O SNA, assim como as demais entidades sindicais da classe trabalhadora, existe para defender os interesses da categoria que representa. Ao contrário da visão estreita dos empresários e opositores e baseado em um estatuto vigente, entende que a preservação dos postos de trabalho só será possível se a empresa estiver saudável, operante e eficiente. Portanto, não há, da nossa parte, nenhum interesse em promover uma política do “quanto pior, melhor”. Queremos, pois, que a Varig e todo o setor aéreo sejam cada vez mais pujantes. Dessa forma, estaremos cumprindo a nossa missão, que é assegurar o crescimento do setor aéreo e a geração de empregos de qualidade.
É por este motivo que o sindicato se contrapõe, de maneira irrefutável, às tentativas da atual diretoria da Varig, liderada pelo senhor Omar Carneiro, de vender as subsidiárias VarigLog e VEM. A venda, antes de tudo, é questionável. De acordo com o Código Brasileiro de Aeronáutica, a participação do capital estrangeiro nas empresas aéreas é limitada em 20%. Contudo, na transação com a empresa americana Matlin Patterson, a transferência chegaria a 95%.
Além disso, o valor de US$ 38 milhões da venda terá como principal finalidade, de acordo com o noticiário da imprensa, o pagamento do leasing dos aviões (estimado em US$ 37 milhões). O mais estranho nisso tudo é que ofertas maiores foram, recentemente, recusadas. O TRT do Rio, inclusive, admitindo a possibilidade de haver indícios de fraude, encaminhou informações à 8ª Vara Empresarial do estado, que é a responsável em avaliar a negociação. A VarigLog, de acordo com cálculos realizados em 2003, vale 10 vezes mais do que a quantia ofertada pelo grupo norte-americano.
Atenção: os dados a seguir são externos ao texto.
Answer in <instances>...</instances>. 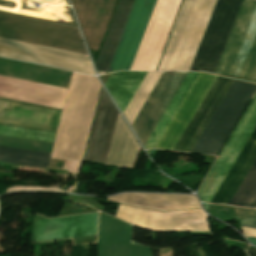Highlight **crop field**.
Returning <instances> with one entry per match:
<instances>
[{"instance_id": "obj_17", "label": "crop field", "mask_w": 256, "mask_h": 256, "mask_svg": "<svg viewBox=\"0 0 256 256\" xmlns=\"http://www.w3.org/2000/svg\"><path fill=\"white\" fill-rule=\"evenodd\" d=\"M139 149L130 129L118 115L106 165L133 168Z\"/></svg>"}, {"instance_id": "obj_5", "label": "crop field", "mask_w": 256, "mask_h": 256, "mask_svg": "<svg viewBox=\"0 0 256 256\" xmlns=\"http://www.w3.org/2000/svg\"><path fill=\"white\" fill-rule=\"evenodd\" d=\"M241 0H217L190 71L214 73Z\"/></svg>"}, {"instance_id": "obj_9", "label": "crop field", "mask_w": 256, "mask_h": 256, "mask_svg": "<svg viewBox=\"0 0 256 256\" xmlns=\"http://www.w3.org/2000/svg\"><path fill=\"white\" fill-rule=\"evenodd\" d=\"M156 0H134L108 72L129 70Z\"/></svg>"}, {"instance_id": "obj_12", "label": "crop field", "mask_w": 256, "mask_h": 256, "mask_svg": "<svg viewBox=\"0 0 256 256\" xmlns=\"http://www.w3.org/2000/svg\"><path fill=\"white\" fill-rule=\"evenodd\" d=\"M98 213L37 220L31 242L96 234Z\"/></svg>"}, {"instance_id": "obj_16", "label": "crop field", "mask_w": 256, "mask_h": 256, "mask_svg": "<svg viewBox=\"0 0 256 256\" xmlns=\"http://www.w3.org/2000/svg\"><path fill=\"white\" fill-rule=\"evenodd\" d=\"M255 159L256 128L215 193L211 202L228 205Z\"/></svg>"}, {"instance_id": "obj_19", "label": "crop field", "mask_w": 256, "mask_h": 256, "mask_svg": "<svg viewBox=\"0 0 256 256\" xmlns=\"http://www.w3.org/2000/svg\"><path fill=\"white\" fill-rule=\"evenodd\" d=\"M146 74L147 72H119L109 77L105 85L122 113Z\"/></svg>"}, {"instance_id": "obj_29", "label": "crop field", "mask_w": 256, "mask_h": 256, "mask_svg": "<svg viewBox=\"0 0 256 256\" xmlns=\"http://www.w3.org/2000/svg\"><path fill=\"white\" fill-rule=\"evenodd\" d=\"M256 214V213H255Z\"/></svg>"}, {"instance_id": "obj_8", "label": "crop field", "mask_w": 256, "mask_h": 256, "mask_svg": "<svg viewBox=\"0 0 256 256\" xmlns=\"http://www.w3.org/2000/svg\"><path fill=\"white\" fill-rule=\"evenodd\" d=\"M0 55L94 74L85 54L0 38Z\"/></svg>"}, {"instance_id": "obj_21", "label": "crop field", "mask_w": 256, "mask_h": 256, "mask_svg": "<svg viewBox=\"0 0 256 256\" xmlns=\"http://www.w3.org/2000/svg\"><path fill=\"white\" fill-rule=\"evenodd\" d=\"M51 153L0 147V160L15 164L47 167Z\"/></svg>"}, {"instance_id": "obj_10", "label": "crop field", "mask_w": 256, "mask_h": 256, "mask_svg": "<svg viewBox=\"0 0 256 256\" xmlns=\"http://www.w3.org/2000/svg\"><path fill=\"white\" fill-rule=\"evenodd\" d=\"M187 73L163 72L131 125L143 146L169 105Z\"/></svg>"}, {"instance_id": "obj_24", "label": "crop field", "mask_w": 256, "mask_h": 256, "mask_svg": "<svg viewBox=\"0 0 256 256\" xmlns=\"http://www.w3.org/2000/svg\"><path fill=\"white\" fill-rule=\"evenodd\" d=\"M0 135L54 142L56 133L0 125Z\"/></svg>"}, {"instance_id": "obj_7", "label": "crop field", "mask_w": 256, "mask_h": 256, "mask_svg": "<svg viewBox=\"0 0 256 256\" xmlns=\"http://www.w3.org/2000/svg\"><path fill=\"white\" fill-rule=\"evenodd\" d=\"M255 126L256 95L199 187L197 192L202 202H210Z\"/></svg>"}, {"instance_id": "obj_25", "label": "crop field", "mask_w": 256, "mask_h": 256, "mask_svg": "<svg viewBox=\"0 0 256 256\" xmlns=\"http://www.w3.org/2000/svg\"><path fill=\"white\" fill-rule=\"evenodd\" d=\"M240 225L243 227L255 228L256 229V215L253 217L241 219Z\"/></svg>"}, {"instance_id": "obj_23", "label": "crop field", "mask_w": 256, "mask_h": 256, "mask_svg": "<svg viewBox=\"0 0 256 256\" xmlns=\"http://www.w3.org/2000/svg\"><path fill=\"white\" fill-rule=\"evenodd\" d=\"M255 190H256V160L252 165V167L250 168L249 172L247 173L246 177L244 178L243 182L241 183L240 187L238 188L237 192L233 196L229 205L246 207L247 203L249 202L250 198L254 194Z\"/></svg>"}, {"instance_id": "obj_4", "label": "crop field", "mask_w": 256, "mask_h": 256, "mask_svg": "<svg viewBox=\"0 0 256 256\" xmlns=\"http://www.w3.org/2000/svg\"><path fill=\"white\" fill-rule=\"evenodd\" d=\"M255 90L256 85L233 80L191 152L217 155Z\"/></svg>"}, {"instance_id": "obj_26", "label": "crop field", "mask_w": 256, "mask_h": 256, "mask_svg": "<svg viewBox=\"0 0 256 256\" xmlns=\"http://www.w3.org/2000/svg\"><path fill=\"white\" fill-rule=\"evenodd\" d=\"M242 250L246 256H256V250H252L249 248H242Z\"/></svg>"}, {"instance_id": "obj_22", "label": "crop field", "mask_w": 256, "mask_h": 256, "mask_svg": "<svg viewBox=\"0 0 256 256\" xmlns=\"http://www.w3.org/2000/svg\"><path fill=\"white\" fill-rule=\"evenodd\" d=\"M162 72H148L147 76L143 80L142 84L138 88L134 97L130 101L129 105L124 111V116L129 121L130 125L134 120L135 116L139 112L146 98L150 94L157 80L161 76Z\"/></svg>"}, {"instance_id": "obj_15", "label": "crop field", "mask_w": 256, "mask_h": 256, "mask_svg": "<svg viewBox=\"0 0 256 256\" xmlns=\"http://www.w3.org/2000/svg\"><path fill=\"white\" fill-rule=\"evenodd\" d=\"M231 82V79L217 77L174 150L190 152Z\"/></svg>"}, {"instance_id": "obj_18", "label": "crop field", "mask_w": 256, "mask_h": 256, "mask_svg": "<svg viewBox=\"0 0 256 256\" xmlns=\"http://www.w3.org/2000/svg\"><path fill=\"white\" fill-rule=\"evenodd\" d=\"M133 0H120L116 13L110 25L104 44L98 56L95 67L99 74L106 72L121 30L125 23Z\"/></svg>"}, {"instance_id": "obj_14", "label": "crop field", "mask_w": 256, "mask_h": 256, "mask_svg": "<svg viewBox=\"0 0 256 256\" xmlns=\"http://www.w3.org/2000/svg\"><path fill=\"white\" fill-rule=\"evenodd\" d=\"M61 113L0 99V124L57 131Z\"/></svg>"}, {"instance_id": "obj_27", "label": "crop field", "mask_w": 256, "mask_h": 256, "mask_svg": "<svg viewBox=\"0 0 256 256\" xmlns=\"http://www.w3.org/2000/svg\"><path fill=\"white\" fill-rule=\"evenodd\" d=\"M247 207L256 208V192L248 203Z\"/></svg>"}, {"instance_id": "obj_3", "label": "crop field", "mask_w": 256, "mask_h": 256, "mask_svg": "<svg viewBox=\"0 0 256 256\" xmlns=\"http://www.w3.org/2000/svg\"><path fill=\"white\" fill-rule=\"evenodd\" d=\"M0 37L87 54L75 27L1 12Z\"/></svg>"}, {"instance_id": "obj_2", "label": "crop field", "mask_w": 256, "mask_h": 256, "mask_svg": "<svg viewBox=\"0 0 256 256\" xmlns=\"http://www.w3.org/2000/svg\"><path fill=\"white\" fill-rule=\"evenodd\" d=\"M197 0H184L157 70L169 71ZM216 0H198L170 71H189Z\"/></svg>"}, {"instance_id": "obj_6", "label": "crop field", "mask_w": 256, "mask_h": 256, "mask_svg": "<svg viewBox=\"0 0 256 256\" xmlns=\"http://www.w3.org/2000/svg\"><path fill=\"white\" fill-rule=\"evenodd\" d=\"M181 0H157L130 70H154Z\"/></svg>"}, {"instance_id": "obj_13", "label": "crop field", "mask_w": 256, "mask_h": 256, "mask_svg": "<svg viewBox=\"0 0 256 256\" xmlns=\"http://www.w3.org/2000/svg\"><path fill=\"white\" fill-rule=\"evenodd\" d=\"M118 111L102 90L85 161L105 165Z\"/></svg>"}, {"instance_id": "obj_20", "label": "crop field", "mask_w": 256, "mask_h": 256, "mask_svg": "<svg viewBox=\"0 0 256 256\" xmlns=\"http://www.w3.org/2000/svg\"><path fill=\"white\" fill-rule=\"evenodd\" d=\"M198 75L199 73H188L187 77L180 86L167 110L163 114L153 133L146 142L144 146L145 149L150 147L155 148L156 144L158 143L165 129L169 125L170 121L172 120L173 116L175 115L176 111L178 110L179 106L181 105L182 101L184 100L185 96L192 87Z\"/></svg>"}, {"instance_id": "obj_11", "label": "crop field", "mask_w": 256, "mask_h": 256, "mask_svg": "<svg viewBox=\"0 0 256 256\" xmlns=\"http://www.w3.org/2000/svg\"><path fill=\"white\" fill-rule=\"evenodd\" d=\"M200 210L203 212L202 208ZM205 224L208 230L206 215ZM119 218L143 228L161 231L203 230V217L198 209L153 212L123 205Z\"/></svg>"}, {"instance_id": "obj_28", "label": "crop field", "mask_w": 256, "mask_h": 256, "mask_svg": "<svg viewBox=\"0 0 256 256\" xmlns=\"http://www.w3.org/2000/svg\"><path fill=\"white\" fill-rule=\"evenodd\" d=\"M247 239H248L250 242H252L253 244L256 245V239H254V238H248V237H247Z\"/></svg>"}, {"instance_id": "obj_1", "label": "crop field", "mask_w": 256, "mask_h": 256, "mask_svg": "<svg viewBox=\"0 0 256 256\" xmlns=\"http://www.w3.org/2000/svg\"><path fill=\"white\" fill-rule=\"evenodd\" d=\"M214 74L256 83V0H242Z\"/></svg>"}]
</instances>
O Aerus, a GE, a Breda e outros interessados também questionaram a venda da VarigLog na esfera judicial. Em tempo, até desconsiderando o leasing, é preciso saber que US$ 38 milhões mal cobrem um mês de salário da Varig. Fica difícil imaginar quais vantagens existem, nesse caso, se até mesmo os juízes envolvidos estão dispostos a criar melhores condições para que a companhia mantenha o seu patrimônio. De concreto, existe o pedido dos sindicatos do setor, que conseguiram acertar, para o próximo dia 24 de setembro, uma Assembléia de Credores cujo objetivo é definir uma proposta que seja capaz de reestruturar Varig, Rio Sul e Nordeste.
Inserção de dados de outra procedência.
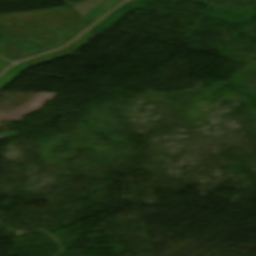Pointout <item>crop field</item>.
<instances>
[{
	"label": "crop field",
	"mask_w": 256,
	"mask_h": 256,
	"mask_svg": "<svg viewBox=\"0 0 256 256\" xmlns=\"http://www.w3.org/2000/svg\"><path fill=\"white\" fill-rule=\"evenodd\" d=\"M124 0H107L85 18H83L90 26L94 24L98 19H100L104 14L113 9L119 3Z\"/></svg>",
	"instance_id": "8a807250"
},
{
	"label": "crop field",
	"mask_w": 256,
	"mask_h": 256,
	"mask_svg": "<svg viewBox=\"0 0 256 256\" xmlns=\"http://www.w3.org/2000/svg\"><path fill=\"white\" fill-rule=\"evenodd\" d=\"M26 68H29V66L20 63L9 69L5 74L0 77V89L3 88L7 83H9L14 77H16Z\"/></svg>",
	"instance_id": "ac0d7876"
},
{
	"label": "crop field",
	"mask_w": 256,
	"mask_h": 256,
	"mask_svg": "<svg viewBox=\"0 0 256 256\" xmlns=\"http://www.w3.org/2000/svg\"><path fill=\"white\" fill-rule=\"evenodd\" d=\"M12 63L0 58V73L6 69L9 65H11Z\"/></svg>",
	"instance_id": "34b2d1b8"
}]
</instances>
Enquanto isso, nos bastidores, os trabalhadores da empresa são assediados de maneira sórdida e, desenganados, acusam o SNA de estar a serviço de outras companhias aéreas. Nossa única preocupação, repetimos, é garantir os 19 mil empregos das empresas que compõem o Grupo Varig. Apelamos aos aeronautas que não se intimidem e denunciem os detratores. Essas pessoas estão sendo identificadas e responderão por seus atos.